This book is 288 pages in length, paperback. It was page 104 before anything really caught my interest.
The world in Swordspoint is one that i thought would interest me. The medieval-type setting is similar to other fantasy books i have enjoyed, with nobles and commoners and politics. But it didn’t do it for me.
The book starts out with what appears to be two main protagonists: Richard St Vier and Michael Godwin. Michael Godwin is a noble. Richard is a commoner, but a master swordsman. He is in fact the best swordsman around, and has never ever lost.
Swordsmen in this world have a peculiar function. The nobles can challenge each other to duels, and they use hired swordsmen as proxies. The outcome of the duel (which can anywhere from to the death to first blood) decides whatever petty quarrel the two nobles were having.
Nobles do not represent themselves in duels, unless they are challenged when they are alone, and they have no retainers around to accept the challenge for them. But Michael Godwin decides he wants to learn, and begins to take lessons.

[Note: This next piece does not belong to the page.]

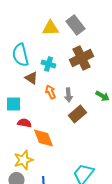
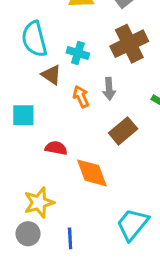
gray arrow: (68, 95) -> (109, 89), moved
red semicircle: (24, 123) -> (56, 148), moved
orange diamond: (43, 138) -> (92, 173), moved

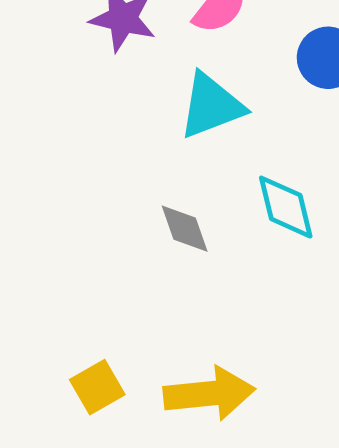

Meanwhile Richard St Vier is going about his business performing challenges for other nobles. He also has his hands full keeping track of his lover, Alec. Alec has a penchant for starting fights in bars, so Richard has to kill a lot of drunken commoners to protect him. There is no penalty for killing commoners, by the way.
The first interesting thing happens when another noble decides to challenge Michael Godwin, and hires Richard to be his champion. Page 104.
After that, it does get a good bit more interesting, and i was able to finish the book. I had almost given up around page 100. I’m glad i didn’t, b/c i hate to not finish books. But i can’t really recommend this book to anyone. The slow start was hard to get through. And then, the author totally dropped the Michael Godwin storyline by sending him offscreen to another country. I thought for sure he would have to face the great Richard St Vier in a duel at some point. I won’t be reading the sequel.
My next book review will be a bridge autobiography that pretty much none of my readers will be interested in.